- Task details:
Duplicate the material line for line, starting with its first line and going on through the line with "damage to benthos".

- Given information:

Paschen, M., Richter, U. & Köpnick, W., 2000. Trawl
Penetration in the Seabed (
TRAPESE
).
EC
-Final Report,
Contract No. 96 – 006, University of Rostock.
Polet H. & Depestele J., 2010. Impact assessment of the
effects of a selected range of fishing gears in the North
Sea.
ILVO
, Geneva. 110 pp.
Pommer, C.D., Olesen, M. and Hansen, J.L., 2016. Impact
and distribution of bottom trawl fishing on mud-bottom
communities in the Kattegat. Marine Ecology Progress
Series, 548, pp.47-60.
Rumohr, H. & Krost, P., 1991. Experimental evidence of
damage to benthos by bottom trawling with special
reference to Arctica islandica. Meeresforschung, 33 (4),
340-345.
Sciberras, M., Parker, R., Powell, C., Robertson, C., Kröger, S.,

- Answer for this exercise:
Paschen, M., Richter, U. & Köpnick, W., 2000. Trawl
Penetration in the Seabed (
TRAPESE
).
EC
-Final Report,
Contract No. 96 – 006, University of Rostock.
Polet H. & Depestele J., 2010. Impact assessment of the
effects of a selected range of fishing gears in the North
Sea.
ILVO
, Geneva. 110 pp.
Pommer, C.D., Olesen, M. and Hansen, J.L., 2016. Impact
and distribution of bottom trawl fishing on mud-bottom
communities in the Kattegat. Marine Ecology Progress
Series, 548, pp.47-60.
Rumohr, H. & Krost, P., 1991. Experimental evidence of
damage to benthos by bottom trawling with special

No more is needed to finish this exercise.